▸ WORK TASK:
Go through the lines below and repeat each one exactly, skipping pictures.

──────── DATA PROVIDED

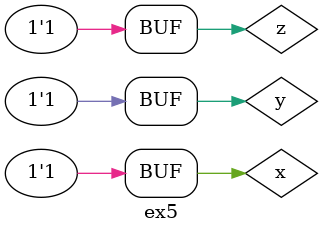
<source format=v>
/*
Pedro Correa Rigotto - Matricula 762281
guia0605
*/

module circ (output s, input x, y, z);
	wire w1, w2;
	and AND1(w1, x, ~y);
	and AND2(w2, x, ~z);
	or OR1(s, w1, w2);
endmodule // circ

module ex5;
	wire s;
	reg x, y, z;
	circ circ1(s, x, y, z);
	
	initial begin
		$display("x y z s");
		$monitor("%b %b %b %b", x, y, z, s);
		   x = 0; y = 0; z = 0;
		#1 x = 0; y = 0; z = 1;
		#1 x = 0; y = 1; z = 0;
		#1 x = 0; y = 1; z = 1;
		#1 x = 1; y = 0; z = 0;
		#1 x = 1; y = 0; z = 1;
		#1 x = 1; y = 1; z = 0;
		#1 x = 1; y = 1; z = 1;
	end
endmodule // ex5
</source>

────────────────

▸ FINAL ANSWER:
<source format=v>
/*
Pedro Correa Rigotto - Matricula 762281
guia0605
*/

module circ (output s, input x, y, z);
	wire w1, w2;
	and AND1(w1, x, ~y);
	and AND2(w2, x, ~z);
	or OR1(s, w1, w2);
endmodule // circ

module ex5;
	wire s;
	reg x, y, z;
	circ circ1(s, x, y, z);
	
	initial begin
		$display("x y z s");
		$monitor("%b %b %b %b", x, y, z, s);
		   x = 0; y = 0; z = 0;
		#1 x = 0; y = 0; z = 1;
		#1 x = 0; y = 1; z = 0;
		#1 x = 0; y = 1; z = 1;
		#1 x = 1; y = 0; z = 0;
		#1 x = 1; y = 0; z = 1;
		#1 x = 1; y = 1; z = 0;
		#1 x = 1; y = 1; z = 1;
	end
endmodule // ex5
</source>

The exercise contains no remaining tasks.